In obsese humans, in accordance with the data obtained in rodents, we found that in the basal state, the abundance of Akkermansia muciniphila is inversely related to fasting glucose levels, visceral fat accumulation, and adipocyte diameter in subcutaneous adipose tissue. In addition, upon caloric restriction, obese individuals with higher baseline Akkermansia muciniphila exhibited a greater improved insulin sensitivity as well as an improvement of different markers and other cardiometabolic risk factors (e.g., plasma cholesterol, inflammation) (Dao, Everard et al. GUT 2016).
Thus, all these data suggests that increasing the intestinal levels with nutrients or the administration of Akkermansia muciniphila is of interest and merit further investigation in humans. The team of Prof. Cani is currently investigating this question in obese patients, study started in December 2015 (www.microbes4U.be).

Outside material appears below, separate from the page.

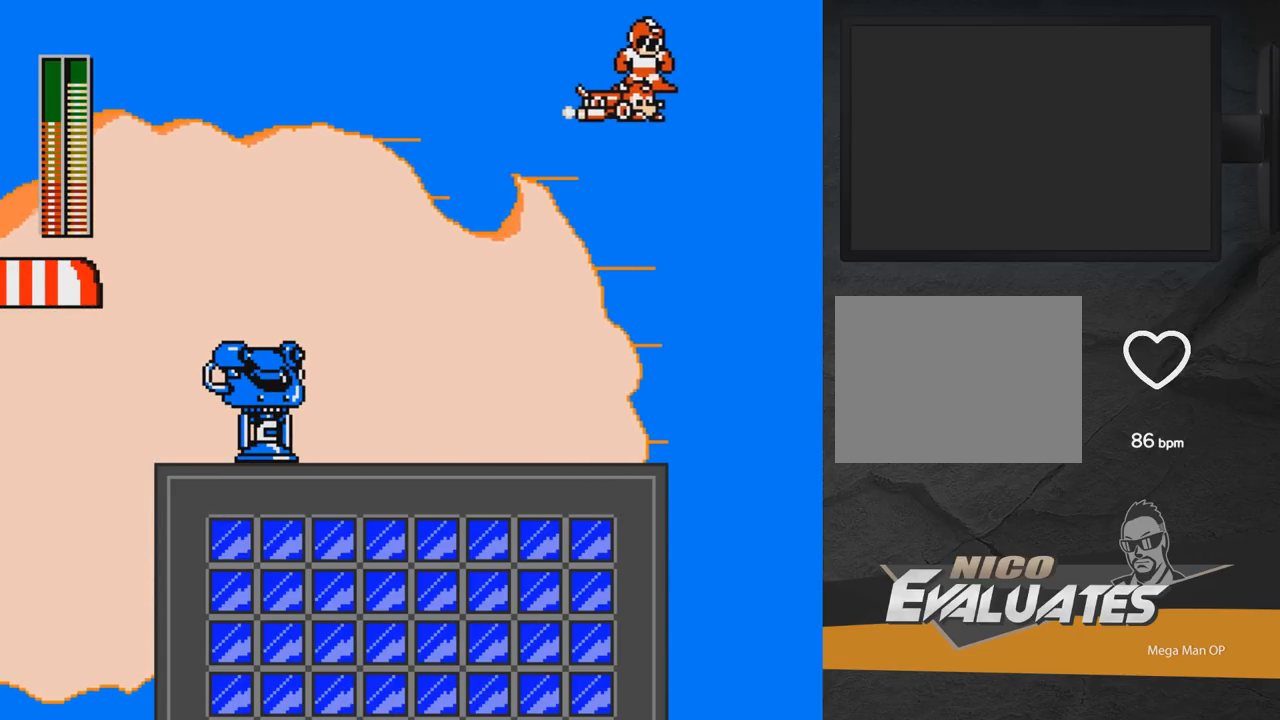
{"buttons": [], "right_stick": "center", "events": []}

(Patrice D. Cani, Hubert Plovier, Matthias Van Hul, Lucie Geurts, Nathalie M. Delzenne, Céline Druart and Amandine Everard. Nature Reviews Endocrinology dec 2016).

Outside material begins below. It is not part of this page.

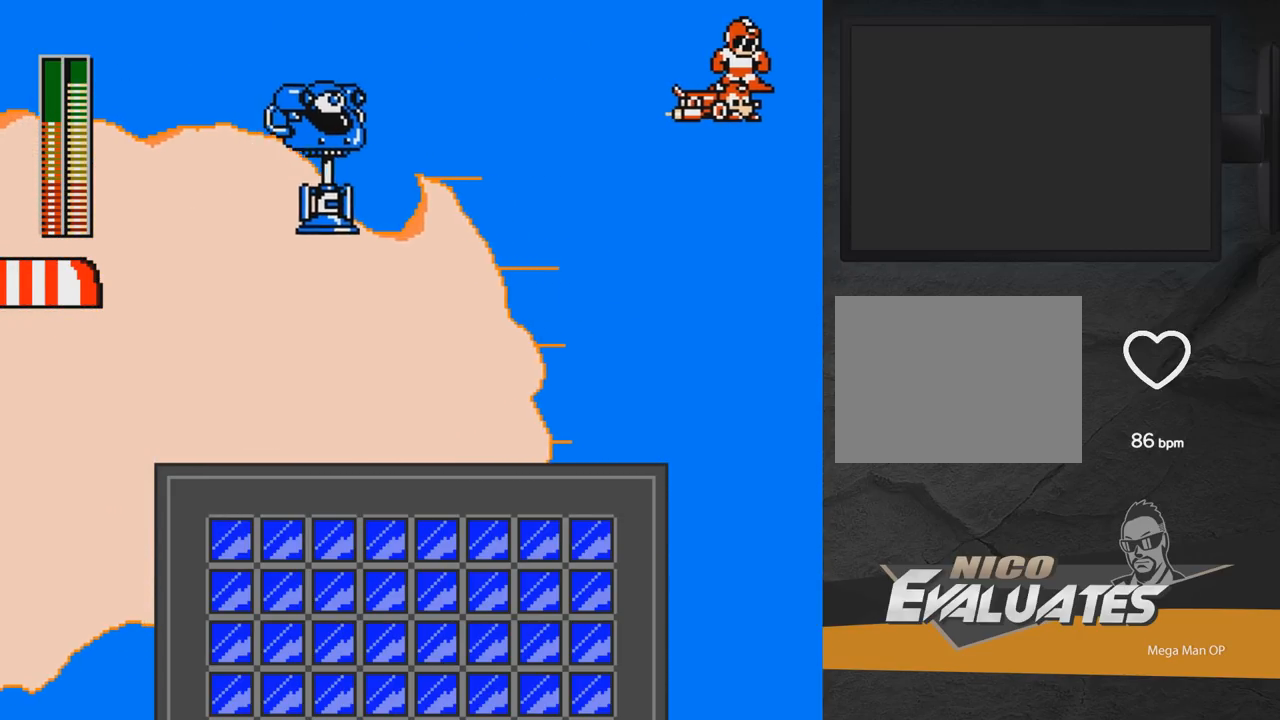
{"buttons": [], "right_stick": "center", "events": []}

We have previously identified that the endocannabinoid system links the gut microbiota to adipogenesis in both physiological and pathological situations such as obesity and type 2 diabetes. Our novel data pointed out that targeting specifically the endocannabinoid system tone in the adipose tissue may contribute to change host-microbiota interactions (for review Cani et al Nature Reviews Endocrinology 2016). In 2015, we published data showing that deleting NAPE-PLD in the adipose tissue (tissue specific deletion) induces obesity in normal diet-fed mice by promoting fat mass development, insulin resistance and inflammation. We discovered that the deletion of NAPE-PLD in adipocytes induces also a decreased thermogenic programme (i.e., browning/beiging) in adipose tissue. Importantly, we found that NAPE-PLD deletion in adipose tissue induced a profound shift in the gut microbiota compositon and activity.
Finally, we have proven that the microbiota contribute to the phenotype. By transferring the microbiota from mice in which the adipose tissue NAPE-PLD was deleted into germ-free recipient mice replicated the overall phenotype. Taken together, these findings indicate that bioactive lipids produced by adipose tissue contribute to changes in the gut microbiota; these changes then participate in the altered metabolic disorders observed following NAPE-PLD deletion (Geurts et al. Nature Communications 2015). These results provide strong support for the crosstalk between adipose tissue and gut microbiota, with the endocannabinoid system as a potent mediator.
In 2014, we found that a link between the innate immune system from intestinal cells (i.e., the protein MyD88) and energy homeostasis. More precisely, we found that modifying the response of the immune system by deactivating the protein MyD88 in the intestinal cells delay the development of type 2 diabetes induced by a high fat diet, reduces the development of fat mass, reduces the deleterious inflammation observed during obesity and reinforced the gut barrier thereby preventing the leakage of unsuitable bacterial compounds from the intestine to the organism. More importantly, we found that it is experimentally possible, through this modification of the immune system, to induce body weight loss and therefore to have a therapeutic effect despite the fact that the animals were already obese and diabetic. Surprisingly, we found that it is possible to partially protects against obesity and diabetes by transferring (i.e., grafting) the gut microbiota from these mice to axenic mice (i.e., germ free) (Everard et al. Nature Communications 2014). We are currently investigating the role of Myd88 deletion in the hepatocyte and host metabolism (Duparc et al, GUT 2016).